Milk allergy in Children

This is a common problem in infants (under 1 year of age). This note should be read in conjunction with the note on food allergy.

The milk allergy can be either an IgE allergy, a non-IgE allergy or mixed. Immediate (<5 minute) skin reactions producing nettle rash (urticarial), swelling and redness (erythroderma) are almost certainly of an IgE mediated.

More commonly an allergy will be a non-IgE type.

The treatment for both types is to avoid the offending allergen (all dairy products) and replace this with a hypoallergenic milk. These milks are effectively pre-digested and break down the allergen to the component parts (as is done in the process of digestion). There are a variety of milks of this type, of varying degrees of palatability.

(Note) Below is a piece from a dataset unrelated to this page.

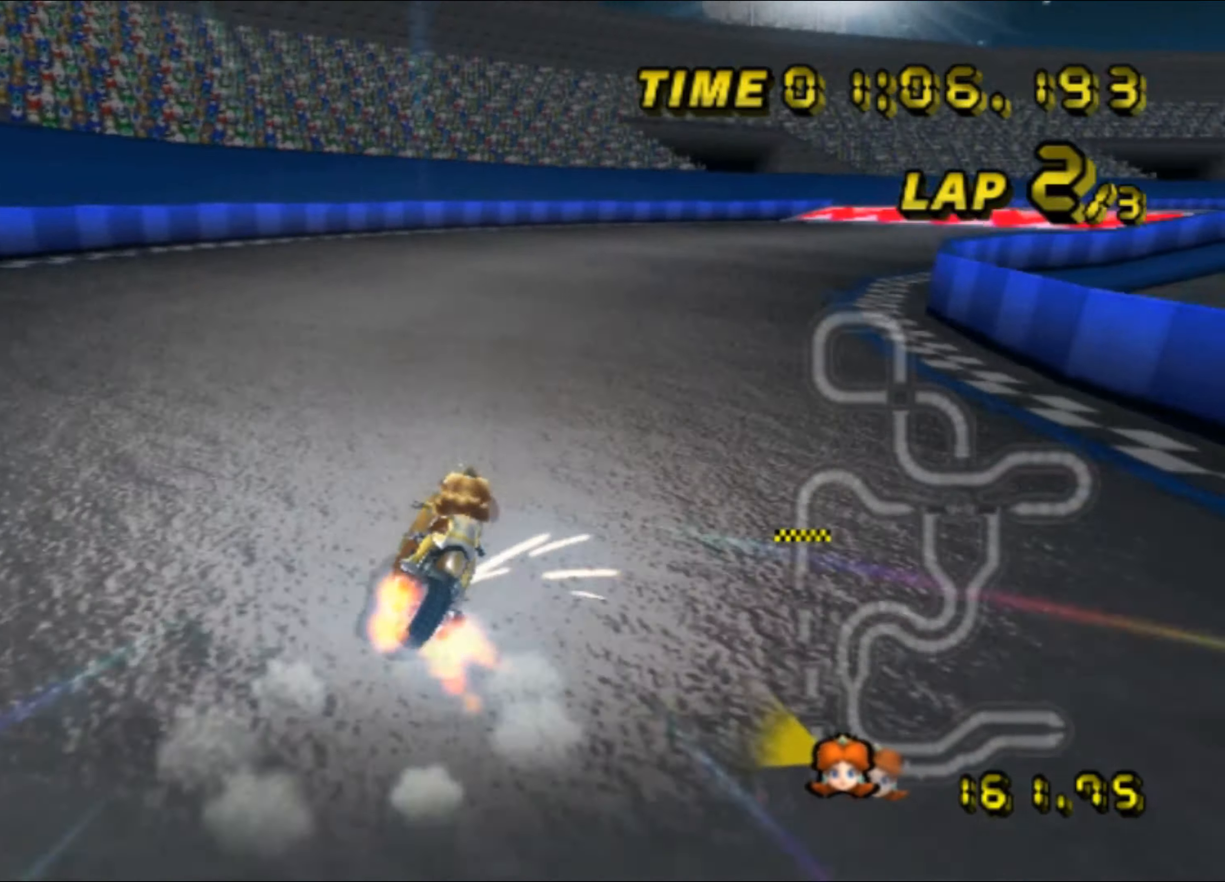
{"buttons": ["A", "DPAD_UP"], "left_stick": "right", "events": [[450, "R1", "up"], [500, "DPAD_UP", "down"]]}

A very common scenario of milk allergy is colic and reflux or gastro-oesophageal reflux (abbreviated GORD). This is the typically unsettled baby, often pulling up the legs and crying, hungry but also refusing or pulling away from feeds as if in pain (which is actually the case and the baby is in pain), sickly and vomiting and may arch the back in episodes of pain. Sometimes this is described as a baby that cannot wind properly, but actually the problem is much more intuitive than this, the gullet (oesophagus) is burnt by acid reflux. The acid reflux is caused by an upper gut (oesophagus, stomach and duodenum) irritated by milk allergens (proteins that the immune system within the bowel wall, is reacting to). These babies can often do well, if the diagnosis is correct, with a dairy avoiding diet and a hypoallergenic diet with anti-reflux medicines.

It is very common in an exclusively breast fed baby, to have identical symptoms due to cow's milk allergy, due to the delivery of maternal dietary cow's milk proteins within the breast milk. Often non-IgE milk allergy resolves by a year of age, occasionally, even when the diagnosis is correct, only a partial response occurs when dairy avoidance is started. This is often due to the fact that acid damage to the lower oesophagus, impairs the function of the valve at the top of the stomach, leading to more GORD.

A combination of a medical history and examination, a supervised dairy withdrawal, antacid treatment and occasionally some other blood tests (often these are not needed), can enable a secure diagnoses to be made.